Personal information
- Born: September 27, 1998 (age 27) Los Angeles, California, U.S.
- Listed height: 6 ft 8 in (2.03 m)
- Listed weight: 259 lb (117 kg)

Career information
- High school: Los Angeles CES (Los Angeles, California); Villa Park (Villa Park, California);
- College: Colorado (2018–2022)
- NBA draft: 2022: undrafted
- Playing career: 2022–2024
- Number: 21

Career history

Playing
- 2022–2023: Rilski Sportist
- 2023–2024: Lugano Tigers

Coaching
- 2024–present: Colorado (assistant)

Career highlights
- Second-team All-Pac-12 (2022);

= Evan Battey =

American basketball player (born 1998)

Evan Earl Battey (born September 27, 1998) is an American former professional basketball player and current assistant basketball coach at the University of Colorado. He played college basketball for the Colorado Buffaloes. He was named second-team All-Pac-12 as a senior in 2022.

==High school career==
Battey started playing high school basketball at the Los Angeles Center for Enriched Studies in Los Angeles. He averaged 11 points and 11 rebounds per game as a freshman. As a sophomore, Battey averaged 20 points and 14 rebounds per game, leading his team to its second straight CIF Los Angeles City Section Division IV title. For his junior season, he transferred to Villa Park High School in Villa Park, California. In his fifth game of the season, Battey scored 44 points, two shy of the school record. As a junior, he averaged 24 points and 12 rebounds per game. Battey was ruled ineligible for his senior season, as he had repeated ninth grade and exhausted all eight semesters of athletic eligibility. While sidelined, he served as a coach for Villa Park's big men and junior varsity team. He committed to playing college basketball for Colorado over offers from Arizona State, Miami (Florida) and Purdue, among others.

==College career==
Battey sat out for the 2017–18 season as an academic redshirt, because he did not graduate from high school in four years. In December 2017, he suffered a stroke while playing basketball with his friends, and had two seizures later in the day. Battey rehabilitated for five months, including physical therapy and speech therapy. As a freshman at Colorado, he averaged 8.1 points and 4.4 rebounds per game. In his sophomore season, Battey became a regular starter and averaged 8.9 points and 5.9 rebounds per game. As a junior, he averaged 10.1 points and 5.3 rebounds per game, and was named to the All-Pac-12 honorable mention. As a senior, Battey averaged 12.4 points and 4.7 rebounds per game and was named second-team All-Pac-12.

==Professional career==
Battey was undrafted in the 2022 NBA Draft. On August 11, 2022, Battey announced he would be playing for BC Rilski Sportist of the National Basketball League in Bulgaria.

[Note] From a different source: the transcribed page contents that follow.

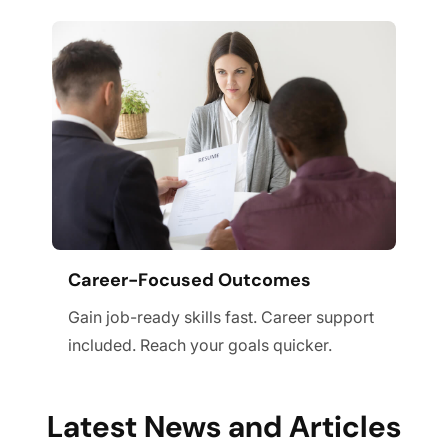
Career-Focused Outcomes
Gain job-ready skills fast. Career support
included. Reach your goals quicker.
Latest News and Articles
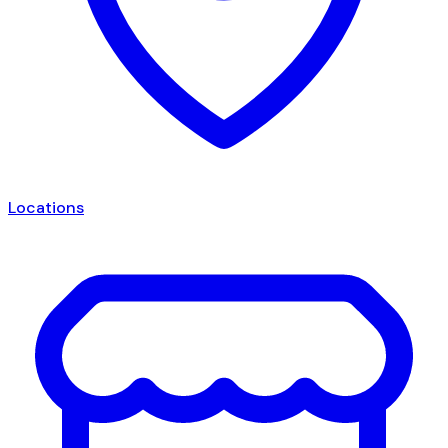
Locations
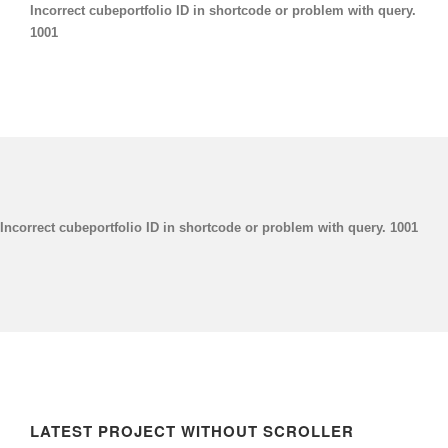
Incorrect cubeportfolio ID in shortcode or problem with query.
1001
Incorrect cubeportfolio ID in shortcode or problem with query. 1001
LATEST PROJECT WITHOUT SCROLLER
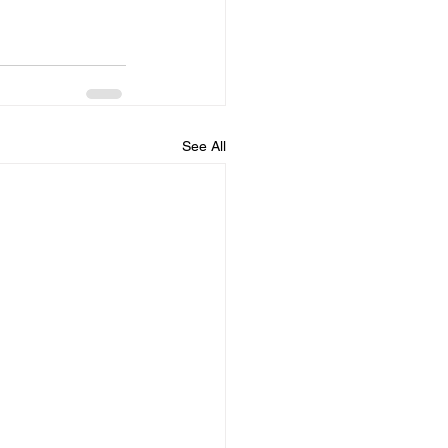
See All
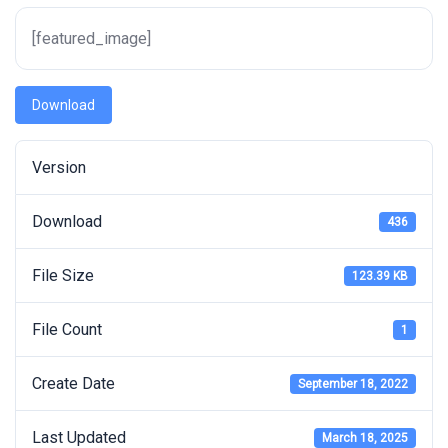
[featured_image]
Download
Version
Download
436
File Size
123.39 KB
File Count
1
Create Date
September 18, 2022
Last Updated
March 18, 2025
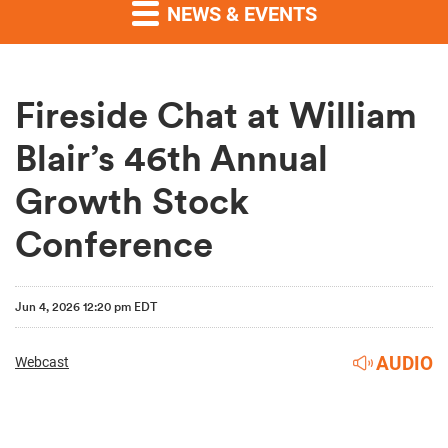
NEWS & EVENTS
Fireside Chat at William
Blair’s 46th Annual
Growth Stock
Conference
Jun 4, 2026 12:20 pm EDT
AUDIO
Webcast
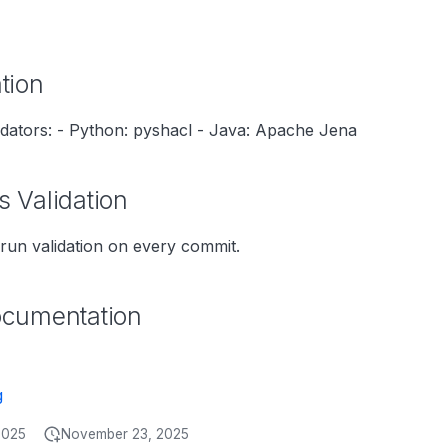
tion
dators: - Python: pyshacl - Java: Apache Jena
 Validation
run validation on every commit.
ocumentation
g
2025
November 23, 2025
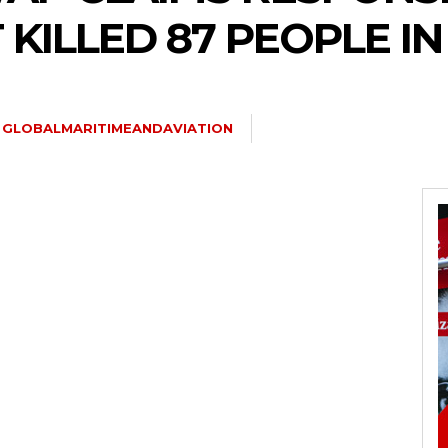
KILLED 87 PEOPLE I
GLOBALMARITIMEANDAVIATION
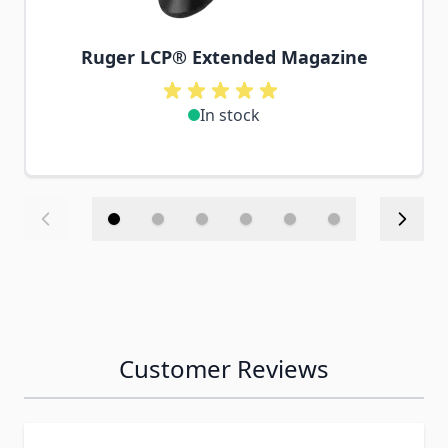
Ruger LCP® Extended Magazine
In stock
Customer Reviews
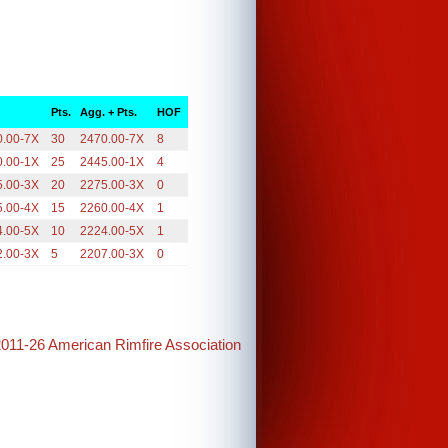
.
Pts.
Agg. + Pts.
HOF
0.00-7X
30
2470.00-7X
8
0.00-1X
25
2445.00-1X
4
5.00-3X
20
2275.00-3X
0
5.00-4X
15
2260.00-4X
1
4.00-5X
10
2224.00-5X
1
2.00-3X
5
2207.00-3X
0
2011-26 American Rimfire Association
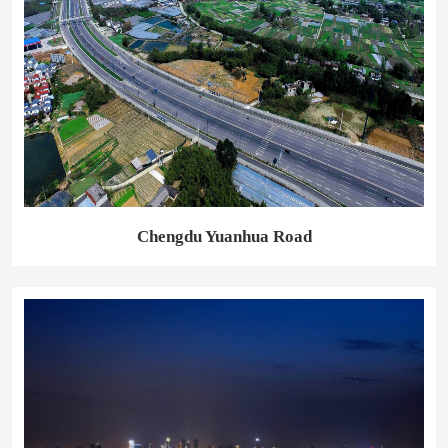
Chengdu Yuanhua Road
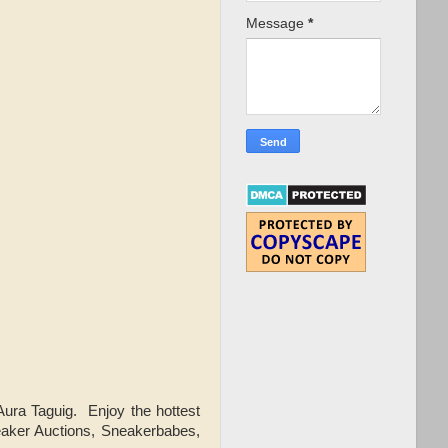
Message
*
ra Taguig. Enjoy the hottest
eaker Auctions, Sneakerbabes,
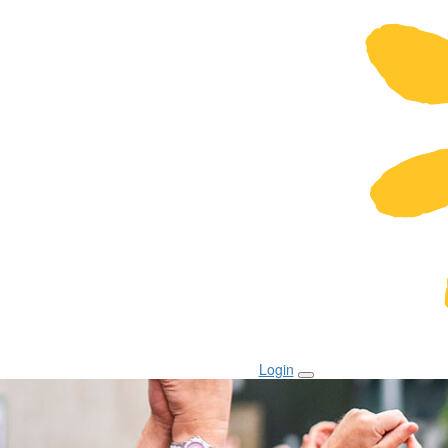
Login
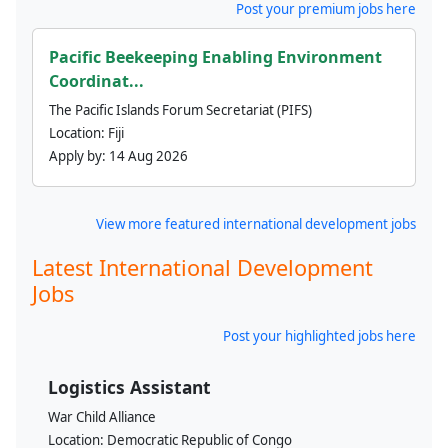
Post your premium jobs here
Pacific Beekeeping Enabling Environment
Coordinat...
The Pacific Islands Forum Secretariat (PIFS)
Location:
Fiji
Apply by:
14 Aug 2026
View more featured international development jobs
Latest International Development
Jobs
Post your highlighted jobs here
Logistics Assistant
War Child Alliance
Location:
Democratic Republic of Congo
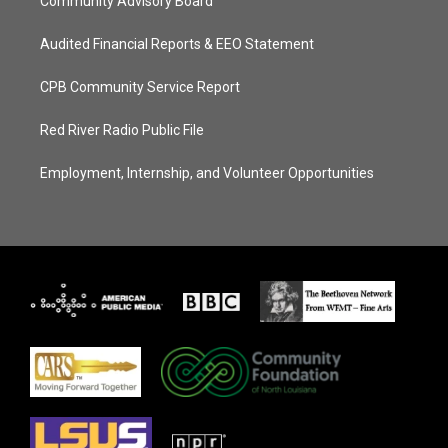
Community Advisory Board
Audited Financial Reports & EEO Statement
CPB Community Service Report
Red River Radio Public File
Employment, Internship, and Volunteer Opportunities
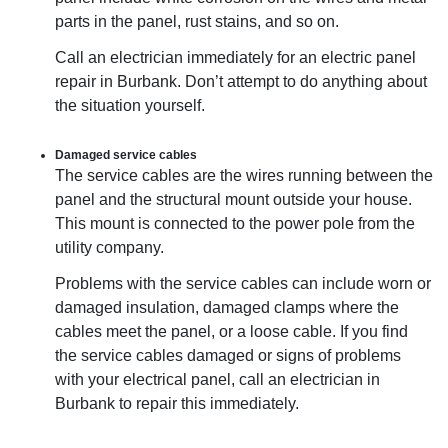
parts in the panel, rust stains, and so on.
Call an electrician immediately for an electric panel
repair in Burbank. Don’t attempt to do anything about
the situation yourself.
Damaged service cables
The service cables are the wires running between the
panel and the structural mount outside your house.
This mount is connected to the power pole from the
utility company.
Problems with the service cables can include worn or
damaged insulation, damaged clamps where the
cables meet the panel, or a loose cable. If you find
the service cables damaged or signs of problems
with your electrical panel, call an electrician in
Burbank to repair this immediately.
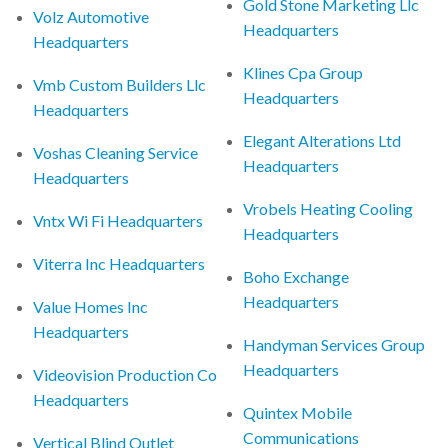
Gold Stone Marketing Llc
Volz Automotive
Headquarters
Headquarters
Klines Cpa Group
Vmb Custom Builders Llc
Headquarters
Headquarters
Elegant Alterations Ltd
Voshas Cleaning Service
Headquarters
Headquarters
Vrobels Heating Cooling
Vntx Wi Fi Headquarters
Headquarters
Viterra Inc Headquarters
Boho Exchange
Headquarters
Value Homes Inc
Headquarters
Handyman Services Group
Headquarters
Videovision Production Co
Headquarters
Quintex Mobile
Communications
Vertical Blind Outlet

The following season, Battey joined the Lugano Tigers of the Swiss Basketball League in 	Switzerland. During his time with the Tigers, he averaged 19.1 points and 8.0 rebounds per game.

==Coaching career==
On July 8, 2024, Battey announced he would be returning to the University of Colorado to become an assistant coach and quality control analyst.

==Career statistics==

===College===

| Year | Team | GP | GS | MPG | FG% | 3P% | FT% | RPG | APG | SPG | BPG | PPG |
|---|---|---|---|---|---|---|---|---|---|---|---|---|
| 2017–18 | Colorado | Redshirt |  |  |  |  |  |  |  |  |  |  |
| 2018–19 | Colorado | 36 | 11 | 21.3 | .484 | .188 | .705 | 4.4 | 1.2 | .5 | .3 | 8.1 |
| 2019–20 | Colorado | 32 | 32 | 24.8 | .526 | .353 | .694 | 5.9 | 1.0 | .5 | .3 | 8.9 |
| 2020–21 | Colorado | 32 | 32 | 25.7 | .498 | .118 | .825 | 5.3 | 1.0 | .4 | .3 | 10.1 |
| 2021–22 | Colorado | 33 | 33 | 28.5 | .502 | .488 | .759 | 4.7 | 1.2 | .6 | .5 | 12.4 |
| Career |  | 133 | 108 | 25.0 | .502 | .390 | .748 | 5.0 | 1.1 | .5 | .4 | 9.8 |

==Personal life==
Battey's father, Earl III, played college baseball at UCLA and is a longtime Los Angeles Police Department officer. His grandfather, Earl Jr., was a five-time Major League Baseball All-Star and a three-time Gold Glove winner. Battey's uncle, Ed Sanders, was a boxer and won the gold medal at the 1952 Summer Olympics.